Assignment | From the first line to the last, restate the material word for word; pictures stay out.

The data |
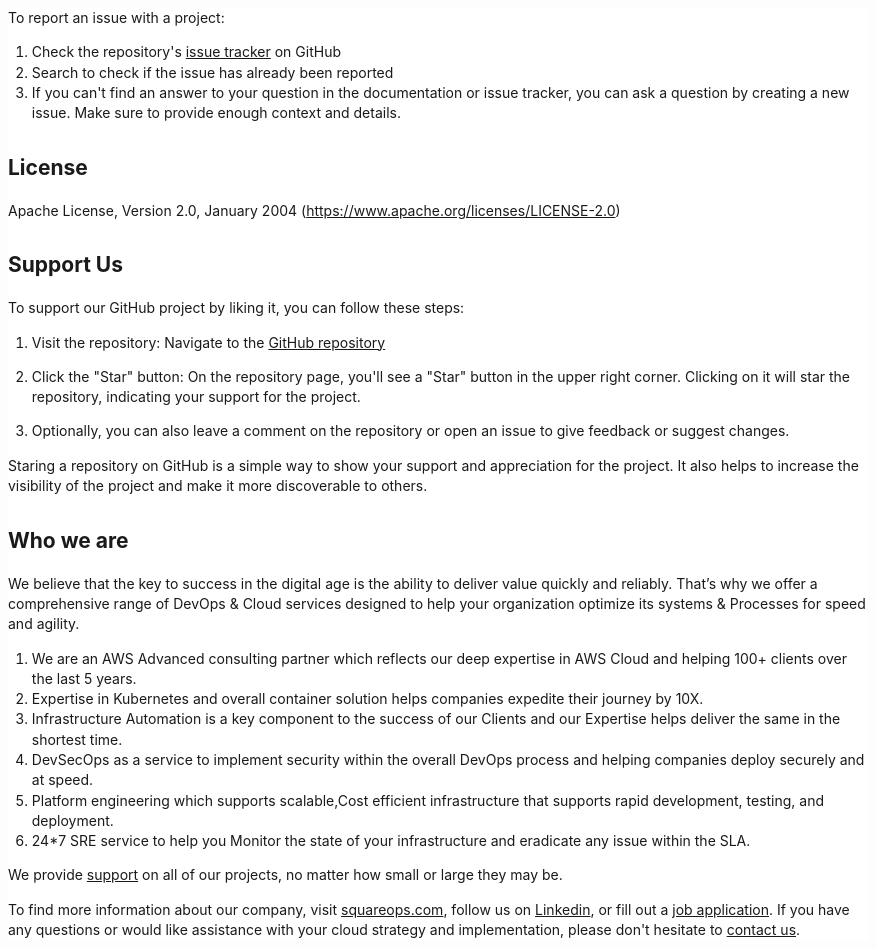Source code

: To report an issue with a project:

  1. Check the repository's [issue tracker](https://github.com/squareops/terraform-azurerm-postgresql/issues) on GitHub
  2. Search to check if the issue has already been reported
  3. If you can't find an answer to your question in the documentation or issue tracker, you can ask a question by creating a new issue. Make sure to provide enough context and details.

## License

Apache License, Version 2.0, January 2004 (https://www.apache.org/licenses/LICENSE-2.0)

## Support Us

To support our GitHub project by liking it, you can follow these steps:

  1. Visit the repository: Navigate to the [GitHub repository]()

  2. Click the "Star" button: On the repository page, you'll see a "Star" button in the upper right corner. Clicking on it will star the repository, indicating your support for the project.

  3. Optionally, you can also leave a comment on the repository or open an issue to give feedback or suggest changes.

Staring a repository on GitHub is a simple way to show your support and appreciation for the project. It also helps to increase the visibility of the project and make it more discoverable to others.

## Who we are

We believe that the key to success in the digital age is the ability to deliver value quickly and reliably. That’s why we offer a comprehensive range of DevOps & Cloud services designed to help your organization optimize its systems & Processes for speed and agility.

  1. We are an AWS Advanced consulting partner which reflects our deep expertise in AWS Cloud and helping 100+ clients over the last 5 years.
  2. Expertise in Kubernetes and overall container solution helps companies expedite their journey by 10X.
  3. Infrastructure Automation is a key component to the success of our Clients and our Expertise helps deliver the same in the shortest time.
  4. DevSecOps as a service to implement security within the overall DevOps process and helping companies deploy securely and at speed.
  5. Platform engineering which supports scalable,Cost efficient infrastructure that supports rapid development, testing, and deployment.
  6. 24*7 SRE service to help you Monitor the state of your infrastructure and eradicate any issue within the SLA.

We provide [support](https://squareops.com/contact-us/) on all of our projects, no matter how small or large they may be.

To find more information about our company, visit [squareops.com](https://squareops.com/), follow us on [Linkedin](https://www.linkedin.com/company/squareops-technologies-pvt-ltd/), or fill out a [job application](https://squareops.com/careers/). If you have any questions or would like assistance with your cloud strategy and implementation, please don't hesitate to [contact us](https://squareops.com/contact-us/).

Reply |
Source code

: To report an issue with a project:

  1. Check the repository's [issue tracker](https://github.com/squareops/terraform-azurerm-postgresql/issues) on GitHub
  2. Search to check if the issue has already been reported
  3. If you can't find an answer to your question in the documentation or issue tracker, you can ask a question by creating a new issue. Make sure to provide enough context and details.

## License

Apache License, Version 2.0, January 2004 (https://www.apache.org/licenses/LICENSE-2.0)

## Support Us

To support our GitHub project by liking it, you can follow these steps:

  1. Visit the repository: Navigate to the [GitHub repository]()

  2. Click the "Star" button: On the repository page, you'll see a "Star" button in the upper right corner. Clicking on it will star the repository, indicating your support for the project.

  3. Optionally, you can also leave a comment on the repository or open an issue to give feedback or suggest changes.

Staring a repository on GitHub is a simple way to show your support and appreciation for the project. It also helps to increase the visibility of the project and make it more discoverable to others.

## Who we are

We believe that the key to success in the digital age is the ability to deliver value quickly and reliably. That’s why we offer a comprehensive range of DevOps & Cloud services designed to help your organization optimize its systems & Processes for speed and agility.

  1. We are an AWS Advanced consulting partner which reflects our deep expertise in AWS Cloud and helping 100+ clients over the last 5 years.
  2. Expertise in Kubernetes and overall container solution helps companies expedite their journey by 10X.
  3. Infrastructure Automation is a key component to the success of our Clients and our Expertise helps deliver the same in the shortest time.
  4. DevSecOps as a service to implement security within the overall DevOps process and helping companies deploy securely and at speed.
  5. Platform engineering which supports scalable,Cost efficient infrastructure that supports rapid development, testing, and deployment.
  6. 24*7 SRE service to help you Monitor the state of your infrastructure and eradicate any issue within the SLA.

We provide [support](https://squareops.com/contact-us/) on all of our projects, no matter how small or large they may be.

To find more information about our company, visit [squareops.com](https://squareops.com/), follow us on [Linkedin](https://www.linkedin.com/company/squareops-technologies-pvt-ltd/), or fill out a [job application](https://squareops.com/careers/). If you have any questions or would like assistance with your cloud strategy and implementation, please don't hesitate to [contact us](https://squareops.com/contact-us/).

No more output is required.